Prisão de Abu Salim abrigava radicais islâmicos anti-Kadafi

Ex-prisioneiros relatam massacre de 1.269 companheiros, além de abusos e contaminação proposital com doenças

Lourival Sant?Anna, O Estado de S.Paulo

30 de agosto de 2011 | 00h00

ENVIADO ESPECIAL / TRÍPOLI

A prisão de Abu Salim é o símbolo máximo do pavor imposto pelo regime de Muamar Kadafi. Lá eram trancafiados, torturados e mortos os críticos do regime. Um dos seus pátios foi o cenário do massacre de 1.269 presos numa só manhã, em 1996. Seus ex-prisioneiros, alguns soltos há cinco dias, depois da tomada de Trípoli pelos insurgentes, têm voltado para mostrar suas celas aos parentes. O Estado passou um dia com eles e constatou que o perfil do prisioneiro político líbio, nos últimos anos, era marcadamente islâmico.

Mustafa Dahmani conta que foi preso em 27 de julho de 1993, assim que voltou de sua peregrinação a Meca, na Arábia Saudita, quando tinha 28 anos. Um dos cinco deveres de todo muçulmano, a peregrinação era uma das muitas proibições de Kadafi, aparentemente por encarar a Arábia Saudita como rival regional.
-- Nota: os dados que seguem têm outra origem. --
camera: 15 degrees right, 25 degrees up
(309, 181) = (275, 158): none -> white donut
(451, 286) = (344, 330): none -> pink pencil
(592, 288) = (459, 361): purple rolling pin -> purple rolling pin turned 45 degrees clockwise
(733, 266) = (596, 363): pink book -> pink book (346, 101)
O ditador chegou a impor um novo calendário à Líbia, tendo como ano zero o nascimento de Maomé em vez da conquista de Meca. Dahmani ficou preso até agosto de 2001.

Em 1996, houve uma rebelião na prisão por melhores condições, como comida e tratamento médico para os doentes. Dois guardas foram feitos reféns. Um acabou morto. Funcionários do governo vieram negociar. Prometeram atender às reivindicações. Os presos amotinados concordaram em voltar para suas celas. Quando saíram para o pátio, na manhã seguinte, o complexo havia sido cercado por peças de artilharia. O pátio é coberto por um alambrado. Os guardas, incluindo Atiyah, um dos agentes que haviam sido tomados como reféns, subiram no alambrado e abriram fogo.
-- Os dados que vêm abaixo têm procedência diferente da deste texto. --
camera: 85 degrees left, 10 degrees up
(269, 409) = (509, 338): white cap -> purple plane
Dahmani estava numa ala com 270 presos que não se haviam rebelado. Ele conta que ouviram as rajadas e os gritos entre as 10 horas e as 12h30. "Eu não podia acreditar que estavam matando todo mundo", recorda. "Os guardas daqui não eram humanos."
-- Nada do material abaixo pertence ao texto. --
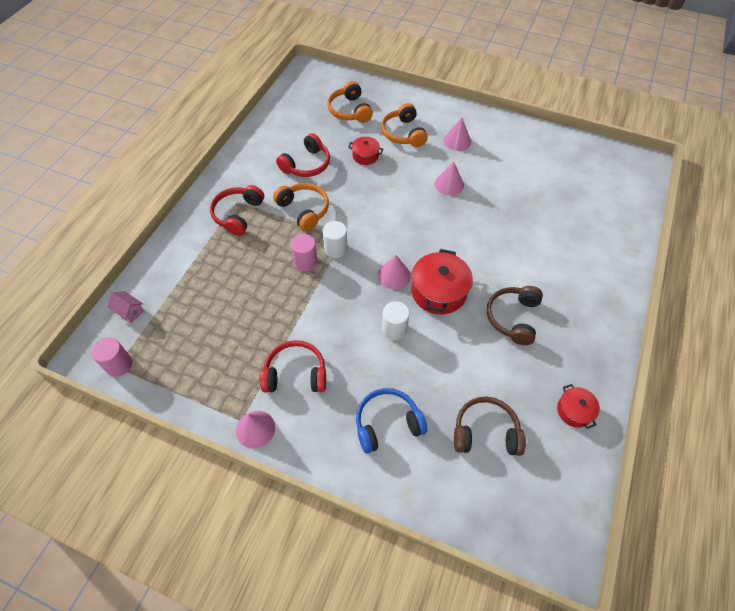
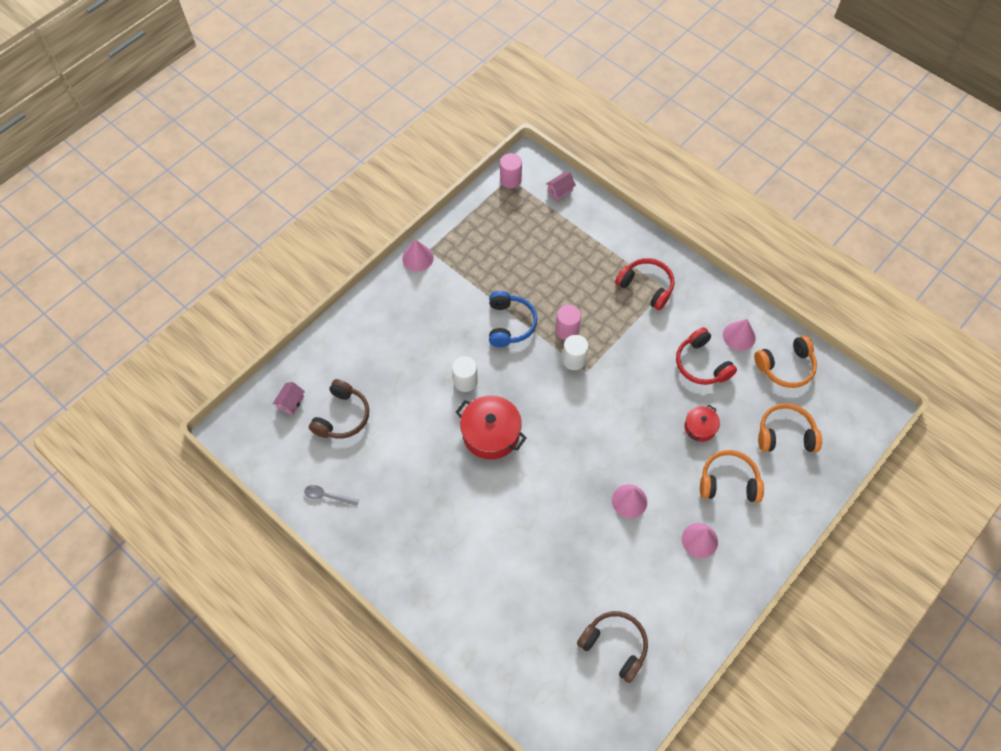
camera: 110 degrees right, 5 degrees up
(295, 373) = (453, 295): red headphones -> none
(304, 210) = (634, 345): orange headphones -> orange headphones (786, 367)
(387, 423) = (382, 347): blue headphones -> blue headphones (510, 324)
(394, 275) = (524, 401): pink cone -> pink cone (739, 336)
(496, 498) = (291, 402): none -> pink house
(513, 318) = (436, 488): brown headphones -> brown headphones (615, 645)
(574, 411) = (327, 496): red pot -> grey spoon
Ele diz que em torno de 20 presos eram amontoados nas celas maiores, de 5 por 3 metros. Ele conta que, durante dois anos, ficou confinado, sem sair da cela. Recebia comida pela pequena janela na porta.

Hoje, Dahmani é professor de sharia, a lei islâmica, numa madrassa, ou escola religiosa. Sua profissão, sua barba e robe marrom indicam sua inclinação islâmica, mas ele diz gostar de Mustafa Abdel Jalil, o presidente do Conselho Nacional de Transição (CNT), considerado liberal demais pelos conservadores religiosos. O ex-preso afirma que não conhece o líder islâmico Abdel Hakim Belhadj, recém-nomeado chefe do Conselho Militar de Trípoli, por imposição dos fundamentalistas.

Militância. Já o caso de Tareq al-Fatah, solto de Abu Salim só depois da tomada de Trípoli pelos rebeldes, na semana passada, é diferente. Al-Fatah, que estava preso desde 1997, reconhece ter pertencido ao Movimento Combatente Islâmico, liderado por Belhadj. Considerado pela ONU uma organização terrorista e acusado de ligação com a Al-Qaeda, o grupo mudou de nome no início da rebelião, há seis meses, para Movimento Islâmico Líbio, e aliou-se ao CNT. Seus membros negam ligação com a Al-Qaeda.

Al-Fatah conta que havia cinco pessoas em sua cela, sem espaço para se mexerem. Eles fizeram um furo na parede, que dava para uma sala dos guardas. Com isso, podiam ouvir a televisão. O ex-dissidente relata que lhe inocularam na enfermaria da prisão hepatite C, doença sem cura.

Foi removido para uma outra prisão de Trípoli, Al-Nasser, e lá ficou seis meses sem luz e banheiro. "Foi o pior momento", lembra. Al-Fatah diz também que seus parentes foram atacados por kadafistas e "sofreram muito". O militante continua apoiando Belhadj e garante que seu grupo não tentará impor o Islã à força na Líbia: "Ele tem uma mente aberta em relação aos cidadãos de seu país. É um homem bom".